On Mr. Z's ranch, being a "Brilliant Cow" requires not only weighing in but also passing an intelligence test. The annual intelligence test is extremely rigorous, with only about half of the cows able to pass. Due to the large number of cows participating in the test, determining the "passing line" for the intelligence test has become a headache for Mr. Z. Therefore, he has asked you to solve this problem.
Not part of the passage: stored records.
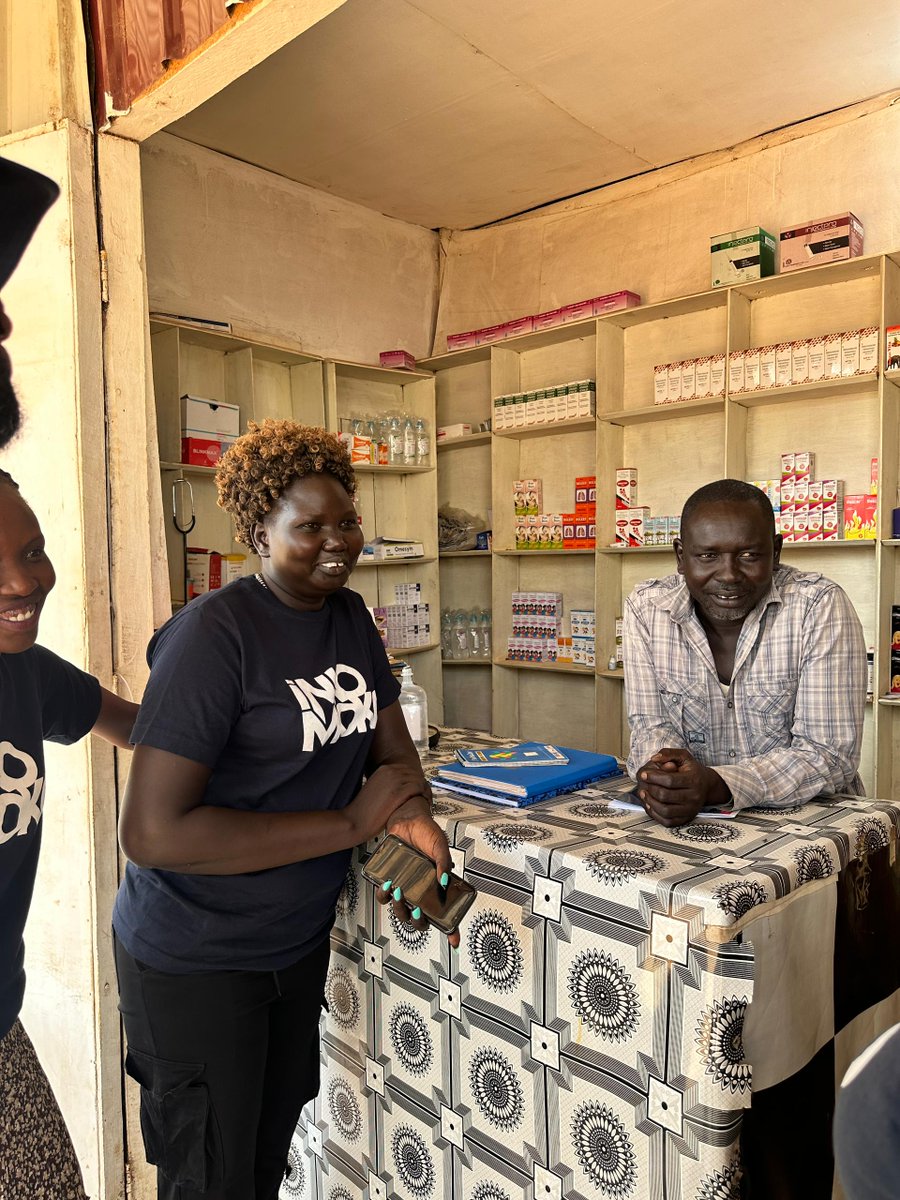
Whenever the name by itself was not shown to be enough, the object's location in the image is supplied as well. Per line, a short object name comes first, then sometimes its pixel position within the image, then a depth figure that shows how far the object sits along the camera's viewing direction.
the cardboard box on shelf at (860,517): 3.62
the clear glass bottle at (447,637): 5.21
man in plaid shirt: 1.77
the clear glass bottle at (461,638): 5.17
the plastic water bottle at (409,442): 4.90
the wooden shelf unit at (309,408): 3.79
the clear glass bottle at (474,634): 5.14
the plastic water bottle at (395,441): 4.83
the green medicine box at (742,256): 3.84
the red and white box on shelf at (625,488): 4.39
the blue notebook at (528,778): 1.76
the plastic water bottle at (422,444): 4.96
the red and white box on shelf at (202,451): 3.79
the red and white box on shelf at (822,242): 3.61
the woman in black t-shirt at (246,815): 1.34
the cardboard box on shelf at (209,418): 3.79
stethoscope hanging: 3.81
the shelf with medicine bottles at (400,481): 4.85
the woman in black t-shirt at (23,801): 1.61
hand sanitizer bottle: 2.12
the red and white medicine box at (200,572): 3.84
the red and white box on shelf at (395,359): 4.88
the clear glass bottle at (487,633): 5.10
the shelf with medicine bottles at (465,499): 5.13
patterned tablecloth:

Each cow participating in the test will receive a score (an integer from 0 to 100). After arranging all the scores in descending order, the score in the middle position will be provided to Mr. Z as the "reference score" to help him decide the "passing line." If the number of cows taking the test is even, there will be two middle scores; in this case, the "reference score" will be the smaller of the two.
Sample Inputs/Outputs
| Sample Input(s) | Sample Output(s) |
|---|---|
| The first line of input is an integer T (1 ≤ T ≤ 100), representing the total number of test cases. The first line of each test case is an integer N (1 ≤ N ≤ 40000), representing the number of cows taking the test. The following N lines provide the test scores of the N cows, with each line containing a positive integer between 0 and 100. | For each test case, output one answer, the "reference score." |
| 1 6 97 45 78 62 81 79 | 78 |
Thought Process
Use sorting to arrange the scores. If N is even, output the data at the N/2-1 position in the array. If N is odd, output the data at the N/2 position in the array.
Sample Code-ZeroJudge D153: IQ Test
#include <iostream>
#include <algorithm>
using namespace std;
int main() {
cin.sync_with_stdio(0);
cin.tie(0);
int T;
cin >> T;
for (int i = 0; i<T; i++) {
int N, cow[50000] = {};
cin >> N;
for (int j = 0; j<N; j++) {
cin >> cow[j];
}
sort(cow, cow+N);
if (N % 2 == 0) cout << cow[N/2-1] << "\n";
else cout << cow[N/2] << "\n";
}
}
//ZeroJudge D153
//Dr. SeanXD